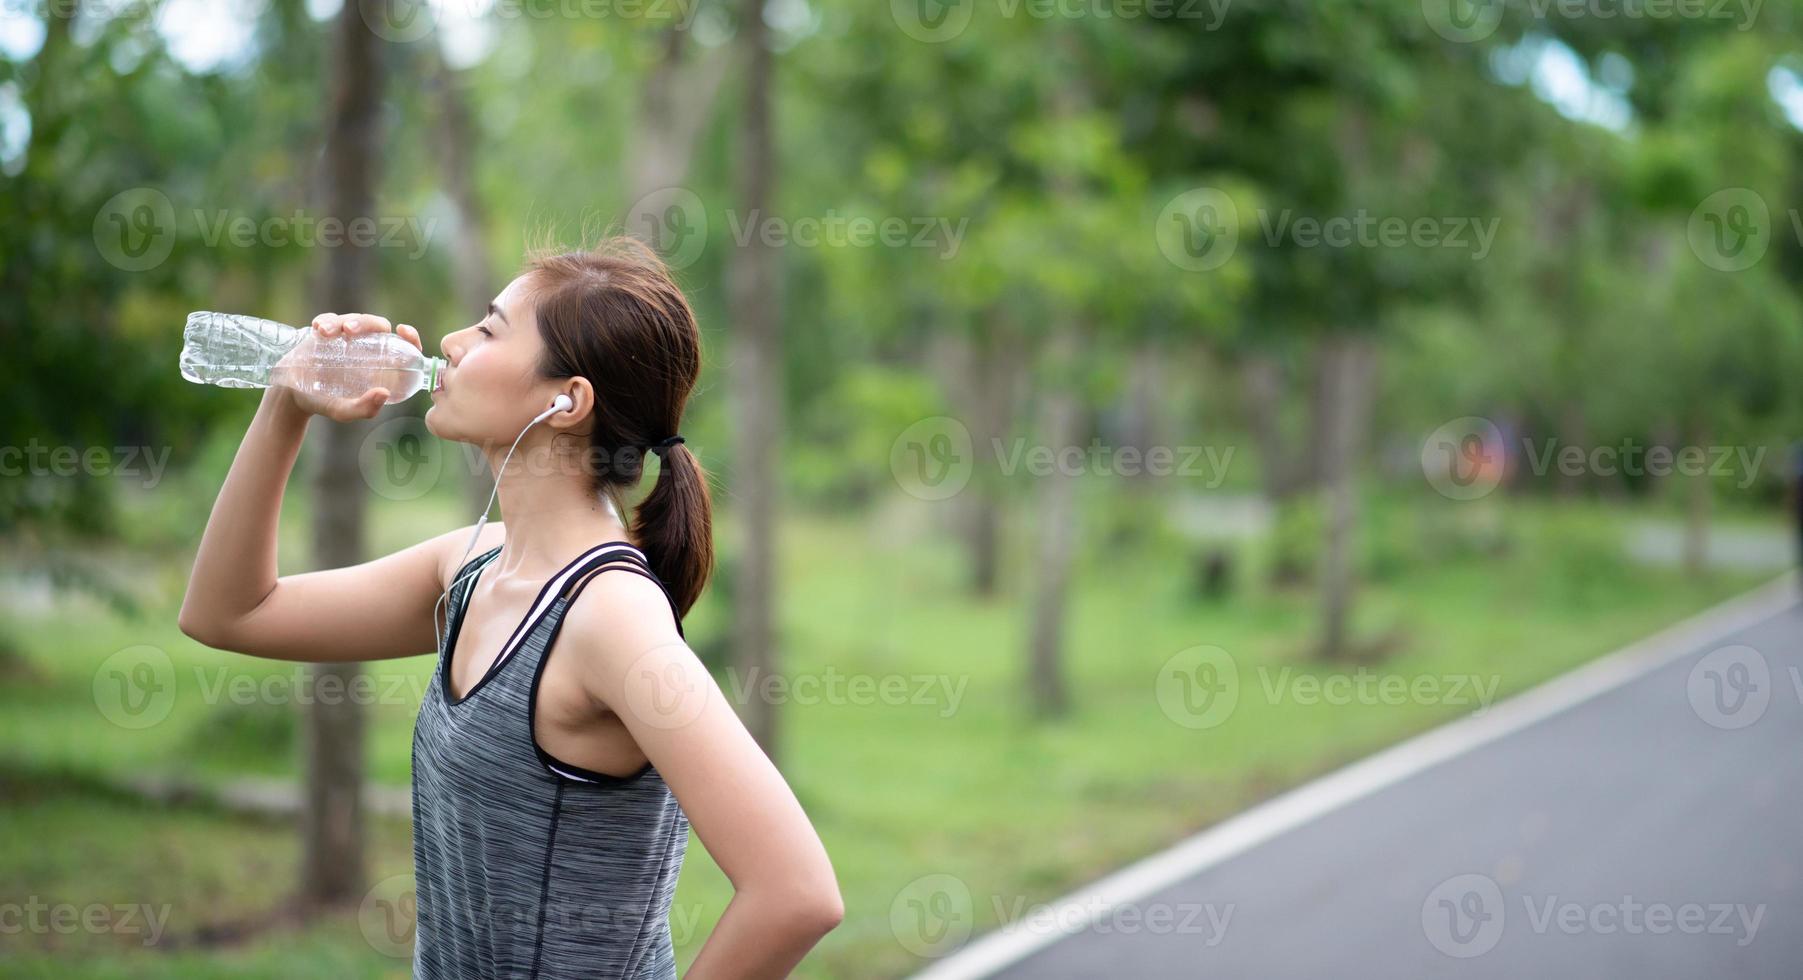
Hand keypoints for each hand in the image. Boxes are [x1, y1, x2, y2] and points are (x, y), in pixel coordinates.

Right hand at [270, 313, 425, 420]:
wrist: (293, 396)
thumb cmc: (324, 403)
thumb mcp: (343, 411)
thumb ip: (364, 408)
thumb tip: (384, 393)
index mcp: (380, 365)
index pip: (402, 345)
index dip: (409, 336)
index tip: (403, 330)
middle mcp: (366, 347)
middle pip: (375, 325)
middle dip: (365, 322)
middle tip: (350, 330)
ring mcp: (346, 338)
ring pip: (351, 319)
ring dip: (340, 321)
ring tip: (325, 333)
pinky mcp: (325, 332)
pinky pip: (329, 319)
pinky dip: (325, 320)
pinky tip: (318, 328)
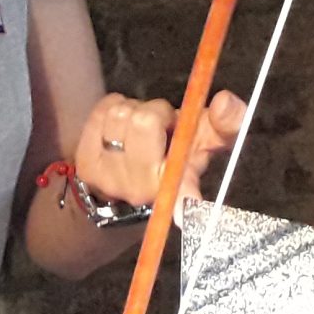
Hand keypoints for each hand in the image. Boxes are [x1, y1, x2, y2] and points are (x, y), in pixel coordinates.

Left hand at [75, 89, 249, 208]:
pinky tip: (119, 127)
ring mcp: (110, 178)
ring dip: (134, 111)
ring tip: (139, 130)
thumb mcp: (202, 143)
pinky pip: (104, 110)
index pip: (184, 191)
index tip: (185, 211)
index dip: (186, 197)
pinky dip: (113, 108)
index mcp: (176, 187)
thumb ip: (224, 125)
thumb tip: (227, 102)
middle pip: (145, 121)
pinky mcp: (86, 162)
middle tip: (161, 126)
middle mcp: (143, 190)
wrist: (123, 181)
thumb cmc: (171, 156)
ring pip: (122, 113)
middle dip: (156, 112)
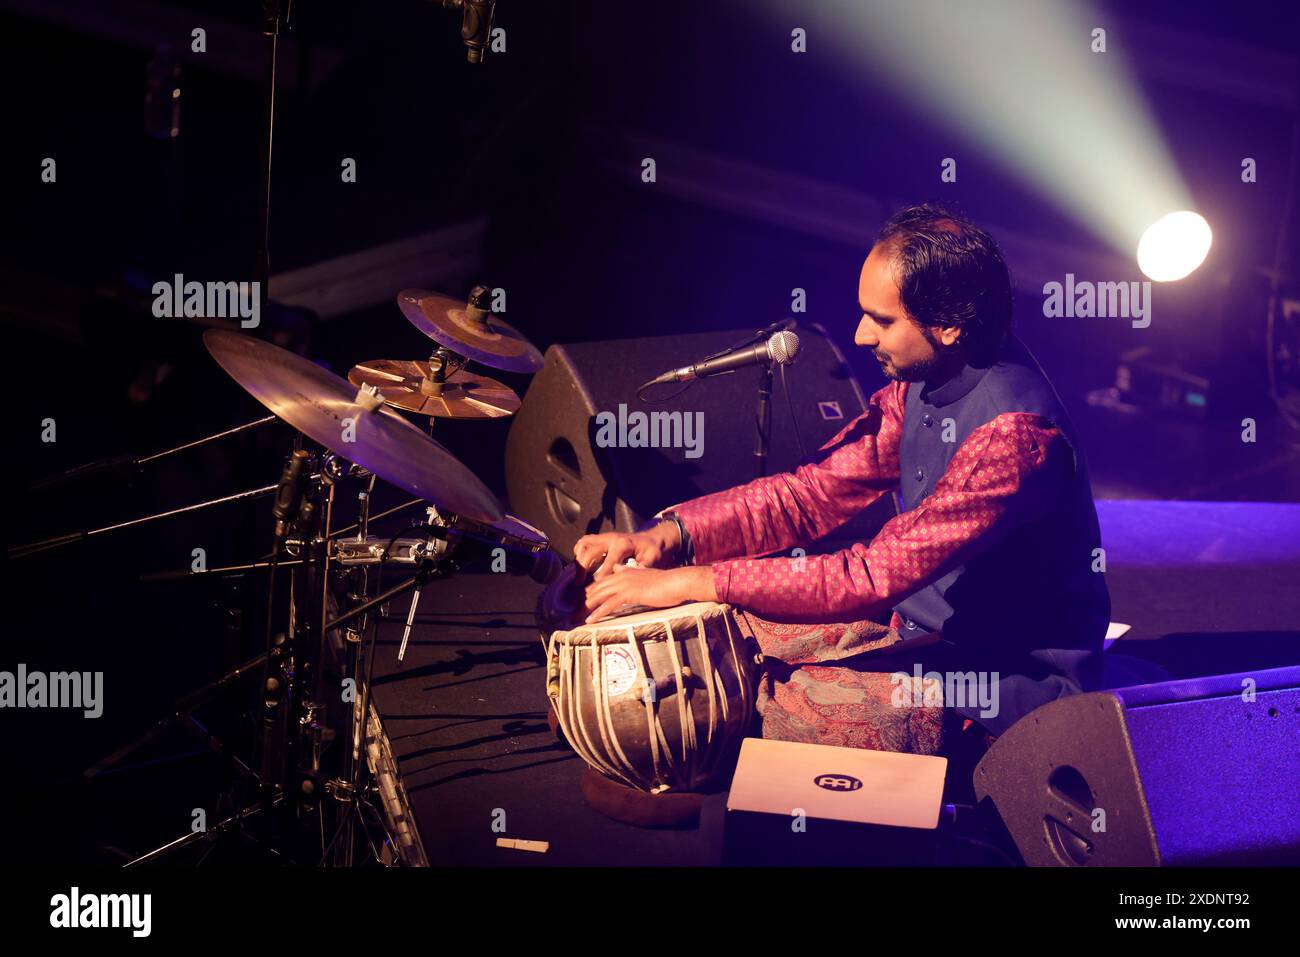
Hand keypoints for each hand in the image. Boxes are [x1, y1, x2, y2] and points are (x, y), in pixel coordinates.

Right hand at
=====
> [Your objective] The lines above from the line with "pinky tip: (318, 328)" through the line with "middle dip: (156, 112)" are to be given again word for word, with no pictures among them.

> [Answer to the exercise]
pinky tip: (318, 328)
Hand keypoints for each hand in the image. Boxes are [x1, y1, x2, y2] and points are (x, y), in pixel coordinates.

Left hand at [75, 89, 249, 208]:
pinky tip: (119, 127)
ring mcp: (110, 178)
ring dip: (134, 111)
ring tip: (139, 130)
thumb mcp: (202, 143)
pinky pip: (104, 110)
index pip: (184, 191)
index tip: (185, 211)
index dip: (186, 197)
pinky dip: (113, 108)
index mcp: (176, 187)
thumb ip: (224, 125)
thumb tip: (227, 102)
middle pip: (145, 121)
pinky mcp: (86, 162)
middle tip: (161, 126)
middle mcp: (143, 190)
wrist: (123, 181)
thumb cmc: (171, 156)
ring pip: (122, 113)
middle dip: (156, 112)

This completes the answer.